Today I find myself simply grateful to be at the end of a very long day that commenced at 4 a.m. as I rose to drive my daughter to the airport. Although I took an all-too-short nap when I returned from the airport around 5:30, it was too brief to really be much value. So here I sit nodding off at the keyboard, the computer resting somewhat precariously on my lap (though I’ve never dropped it) pondering the many things I am grateful for today. I remain grateful for my friend who had been in a terrible car accident yesterday. This afternoon I spoke to him about his ordeal, hearing details about just how bad the crash had been and that although he was sore and stiff, he was quite grateful to have escaped more serious injuries. On the one hand it was sobering and a bit frightening just to hear about how the accident unfolded (and how the woman who was at fault has lied about her role in causing it), but on the other it was relieving simply to be talking to him and knowing that he’s essentially alright.
I also continue to be grateful for creative inspiration. At times I have thought it a curse to be an idea person–I can scarcely sit down to work on one idea before another has popped up in its place. It reminded me of a quote I’d thought I’d heard somewhere about several good ideas before breakfast. When I went to “the Google” and searched for it, I found what I’d been looking for and it was only mildly applicable. It came from a conversation between Alice of Alice in Wonderland fame and the White Queen:
Alice laughed: “There’s no use trying,” she said; “one can’t believe impossible things.”“I daresay you haven’t had much practice,” said the Queen. “When I was younger, I always did it for half an hour a day. Why, sometimes I’ve believed as many as six impossible things before breakfast.”

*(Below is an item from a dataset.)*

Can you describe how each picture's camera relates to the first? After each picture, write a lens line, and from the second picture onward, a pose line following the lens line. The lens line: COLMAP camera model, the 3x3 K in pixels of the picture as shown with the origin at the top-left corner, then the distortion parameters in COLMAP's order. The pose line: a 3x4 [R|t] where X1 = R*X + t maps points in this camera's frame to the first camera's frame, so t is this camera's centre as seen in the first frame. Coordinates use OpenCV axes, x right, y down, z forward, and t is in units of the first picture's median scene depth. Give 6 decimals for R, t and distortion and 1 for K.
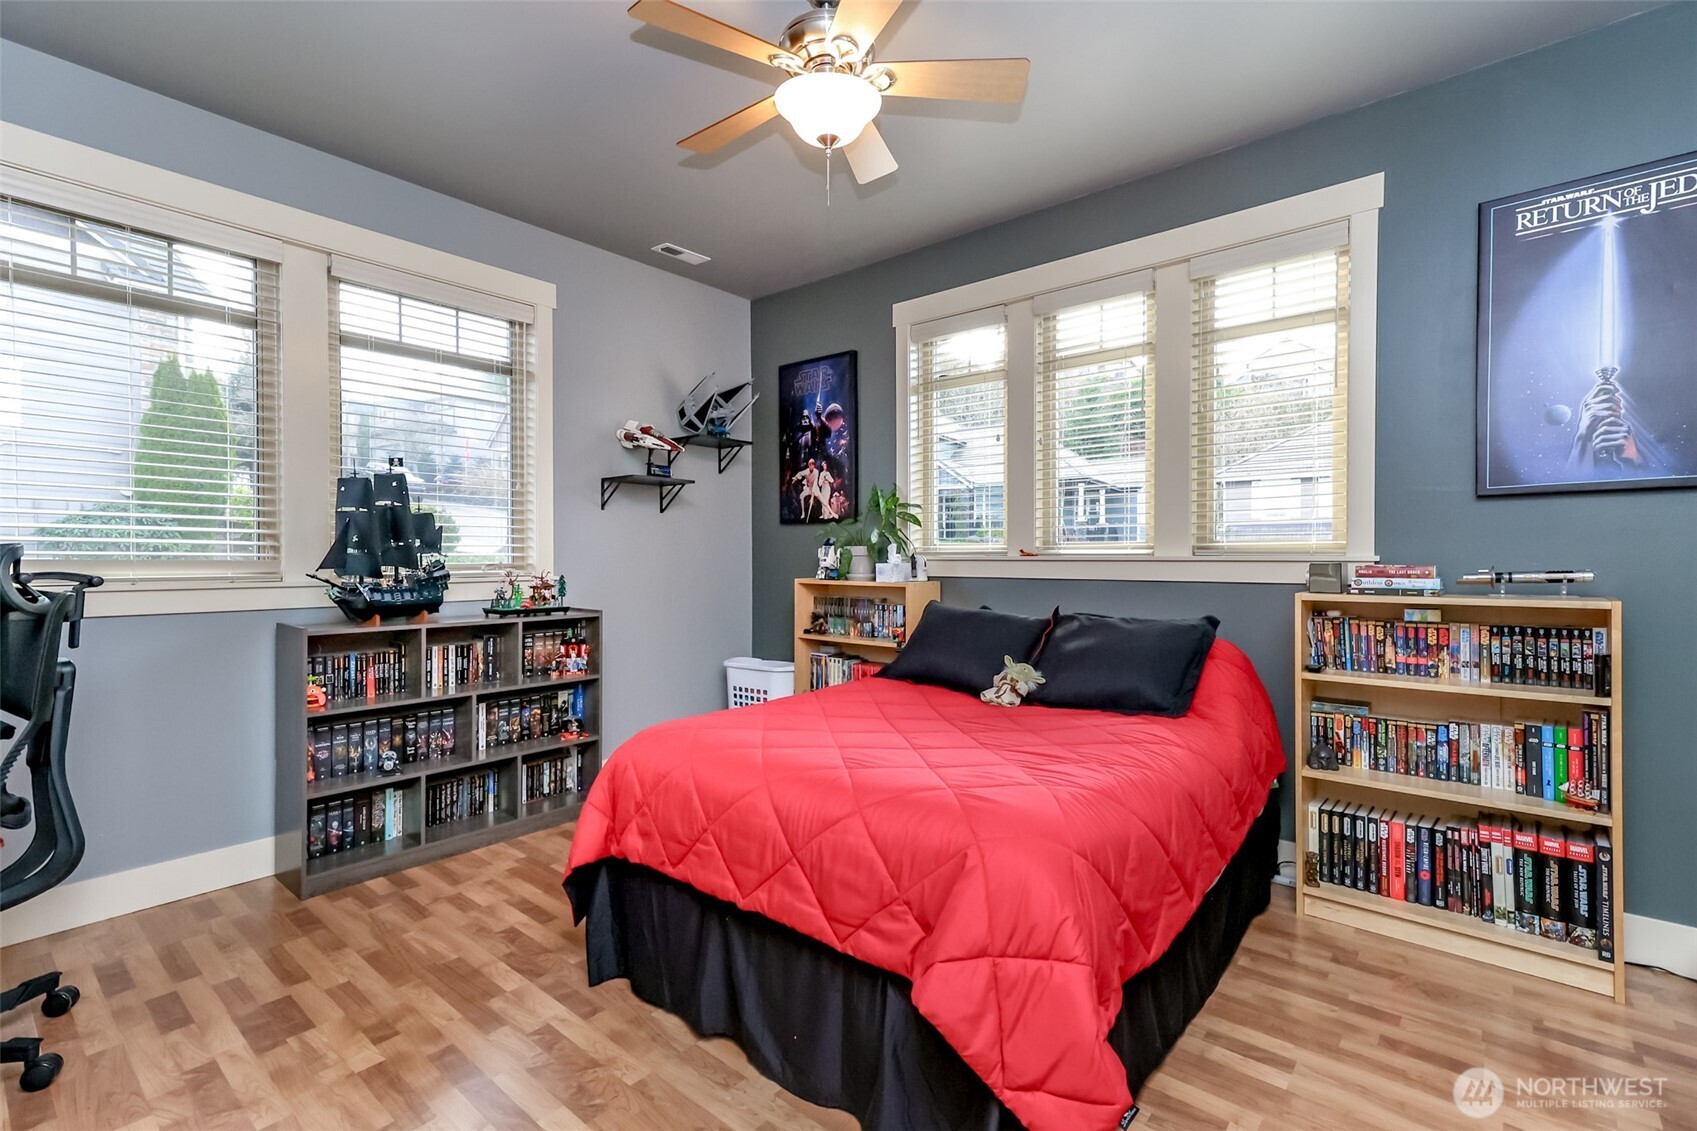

I’m not sure I’ve practiced believing six impossible things before breakfast, but I often suffer from the production of three to six really good ideas before breakfast. Given that I write in my journal every morning, sometimes the good ideas emerge rather naturally from that daily practice. Now if I can begin to turn one or two of those good ideas into a useful activity or a productive project, that has been time well spent. I am grateful for the creativity that invites me to see possibilities everywhere: a handful of words that form into a song lyric, the sculpture that peers out from a piece of uncarved wood, the garden that takes shape from a barren patch of landscape, the story that follows the words “once there was…”
Sometimes, like this evening, I am too tired to bring the creations to life, but it’s fun to envision them nonetheless. This is why writing daily haikus throughout the month of May was so cool–no matter how tired I was, I could write a haiku–a brief burst of creativity which I also wrote, coincidentally with this blog, at the end of the days. I kept writing a blog a day (the daily haiku was part of a challenge issued to the online creation group I am part of to do something creative every day in May) right on into June and only missed one day since I began writing on May 1. It’s been a lot of fun and has inspired other members of the group to write haikus as well. Some pretty good ones have emerged.
Inspiration and creativity are wonderful things. Even in the midst of drama and trauma, we can be inspired by what’s happening around us. If we are fortunate, our inspirations can find expression through some action or artifact that we are able to produce. I am looking forward to getting back into some of the creative pursuits I used to engage in: songwriting, woodcarving, wire sculpting, fiction writing. In the meantime, I can content myself with a haiku per day, joined in time by another small expression of creativity.